In the US about 8,000 blades will be removed annually over the next four years. In Europe, there will be about 3,800 coming down annually until 2022, according to BloombergNEF. They predict the problem is going to get worse as the installations of today are five times the size as the blades that are being recycled from the last decade.

There are a handful of landfills across America currently accepting them. Bob Cappadona is the chief operating officer for the North American unit of Paris-based Veolia Environnement SA.

“The wind turbine blade will be there, ultimately, forever,” he said. The company is searching for better ways to deal with the blades disposal. “Most landfills are considered a dry tomb.
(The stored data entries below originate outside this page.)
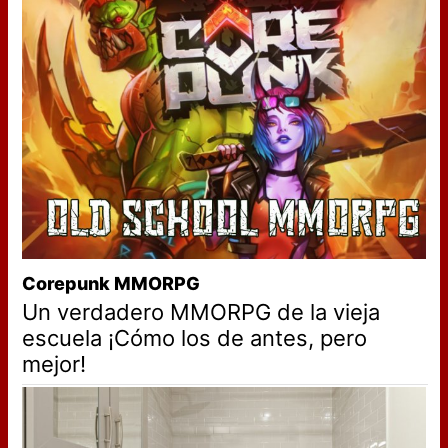
Corepunk MMORPG
Un verdadero MMORPG de la vieja
escuela ¡Cómo los de antes, pero
mejor!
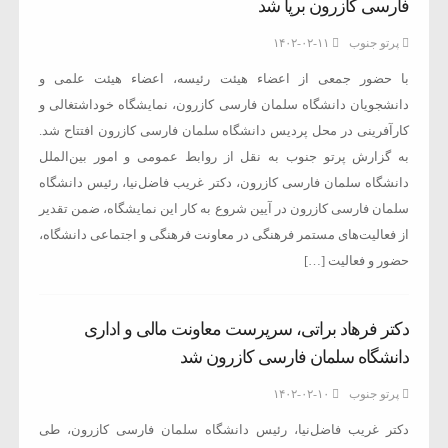
فارسی کازرون برپا شد
پرتو جنوب
۱۴۰۲-۰۲-۱۱
با حضور جمعی از اعضاء هیئت رئیسه، اعضاء هیئت علمی و
دانشجویان دانشگاه سلمان فارسی کازرون، نمایشگاه خوداشتغالی و
کارآفرینی در محل پردیس دانشگاه سلمان فارسی کازرون افتتاح شد.
به گزارش پرتو جنوب به نقل از روابط عمومی و امور بین‌الملل
دانشگاه سلمان فارسی کازرون، دکتر غریب فاضل‌نیا، رئیس دانشگاه
سلمان فارسی کازرون در آیین شروع به کار این نمایشگاه، ضمن تقدیر
از فعالیت‌های مستمر فرهنگی در معاونت فرهنگی و اجتماعی دانشگاه،
حضور و فعالیت […]
دکتر فرهاد براتی، سرپرست معاونت مالی و اداری
دانشگاه سلمان فارسی کازرون شد
پرتو جنوب
۱۴۰۲-۰۲-۱۰
دکتر غریب فاضل‌نیا، رئیس دانشگاه سلمان فارسی کازرون، طی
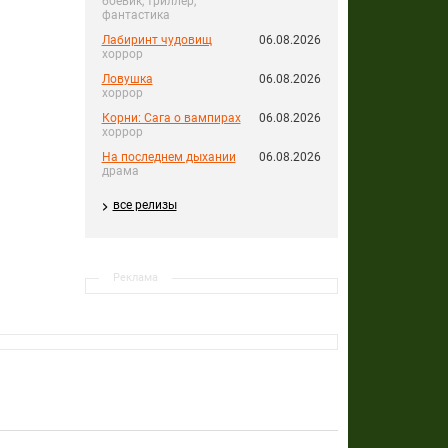
боевик, триллер,
фантастика
Лабиринт чудовищ
06.08.2026
хоррор
Ловушка
06.08.2026
хоррор
Корни: Сага о вампирах
06.08.2026
хоррор
На последнем дыхании
06.08.2026
драма
все релизы
Реклама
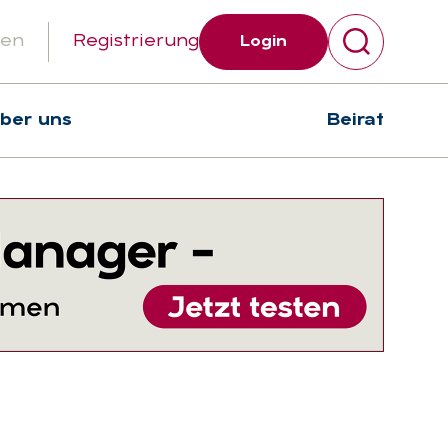
gen
Registrierung
Login
über uns
Beirat
Suchen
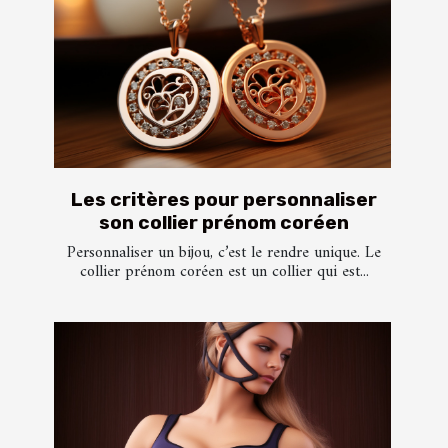
Les critères pour personnaliser
son collier prénom coréen
Personnaliser un bijou, c’est le rendre unique. Le
collier prénom coréen est un collier qui est...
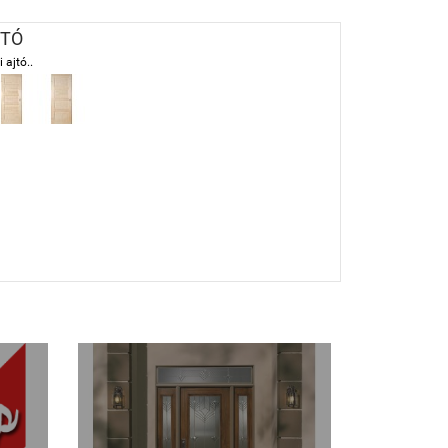
JTÓ
 ajtó..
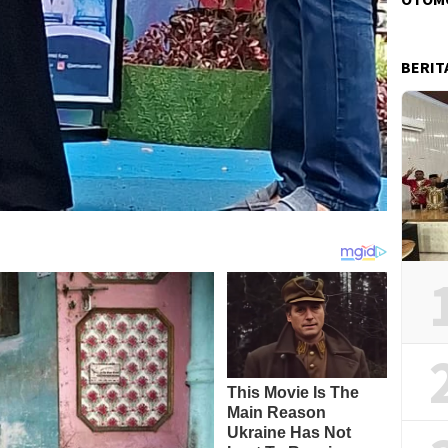
BERIT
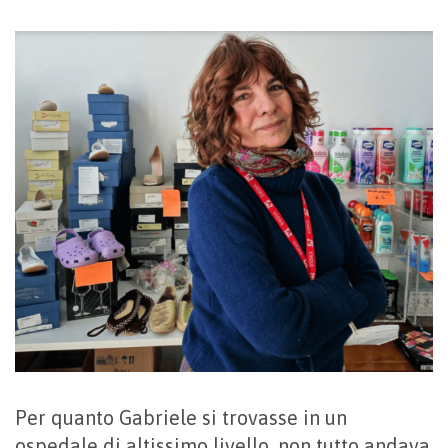
Per quanto Gabriele si trovasse in un
ospedale di altissimo livello, non tutto andava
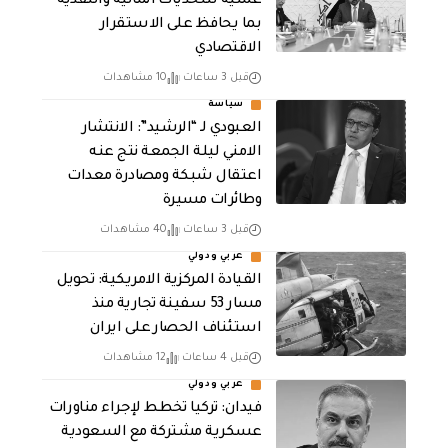
عملية للتحديات المالية والنقدية
بما يحافظ على الاستقرار
الاقتصادي
قبل 3 ساعات
10 مشاهدات
سياسة
العبودي لـ “الرشيد”: الانتشار
الامني ليلة الجمعة نتج عنه
اعتقال شبكة ومصادرة معدات
وطائرات مسيرة
قبل 3 ساعات
40 مشاهدات
عربي ودولي
القيادة المركزية الامريكية: تحويل
مسار 53 سفينة تجارية منذ
استئناف الحصار على ايران
قبل 4 ساعات
12 مشاهدات
عربي ودولي
فيدان: تركيا تخطط لإجراء مناورات
عسكرية مشتركة مع السعودية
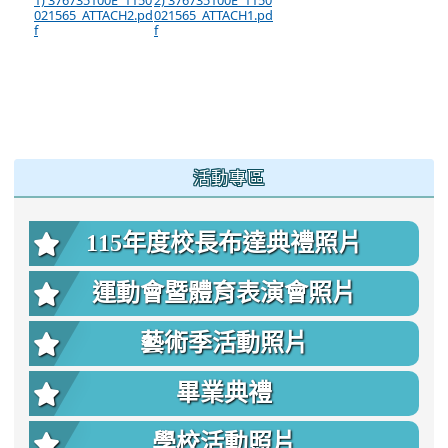
1) 376735100E_1150
2) 376735100E_1150
021565_ATTACH2.pd
021565_ATTACH1.pd
f
f
:::
活動專區
115年度校長布達典禮照片
運動會暨體育表演會照片
藝術季活動照片
畢業典禮
學校活動照片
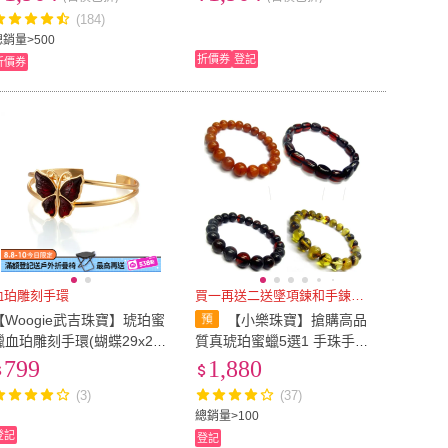
飾品｜多款任選
(184)
總銷量>500
折價券
登記
折價券
血珀雕刻手環
買一再送二送墜項鍊和手鍊招財款
【Woogie武吉珠寶】琥珀蜜
【小樂珠寶】搶購高品
蠟血珀雕刻手環(蝴蝶29x25
質真琥珀蜜蠟5選1 手珠手鍊
mm)
串TT75(老蜜蠟琥珀血珀翳珀
799
1,880
賺大錢發財桃花運旺人緣佳)
(3)
(37)
總銷量>100
登記
登記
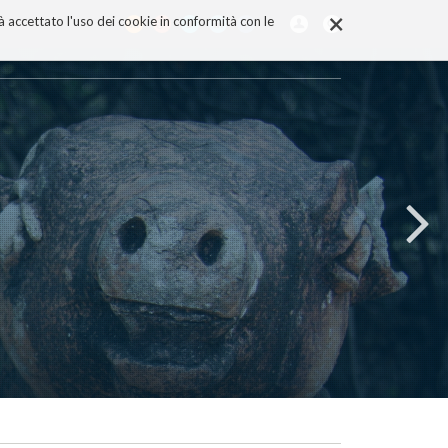
×
rà accettato l'uso dei cookie in conformità con le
The last thing we want to do is create even more environmental challenges.”

Wind energy is one of the cheapest ways to use clean energy. Electricity is generated by the turbine blades that spin to power the generators. During the 1973 Arab oil embargo western countries were compelled to invent modern models of wind power in order to find an alternative to fossil fuels. New Hampshire was the first state to install a wind farm in 1980, California followed shortly after.

The US Congress passed a tax credit in 1992 to help manufacturers solve the problem of expensive and inefficient models, that at that time were spinning fast and low. Models were then redesigned to be much taller and more powerful.

Wind power is carbon-free and the majority of the turbine’s materials, about 85 percent are able to be recycled or reused with the exception of the blades. Some fibreglass blades are as long as a football field. Scientists are working to extract what resins from fibres they can in hopes of reusing some of the material in the future. In Europe, the blades are often burned in kilns but burning the fibreglass emits pollutants.

“We can process 99.9 percent of a blade and handle about 6,000 to 7,000 blades a year per plant,” said Global Fibreglass Solutions chief executive officer Don Lilly. “When we start to sell to more builders, we can take in a lot more of them. We’re just gearing up.”

Municipal and commercial landfills will continue to take the bulk of the waste until Fibreglass Solutions becomes more established. It is currently the safest and cheapest solution according to the American Wind Energy Association in Washington.

“Wind turbine blades at the end of their operational life are landfill-safe, unlike the waste from some other energy sources, and represent a small fraction of overall US municipal solid waste,” the group released in an email.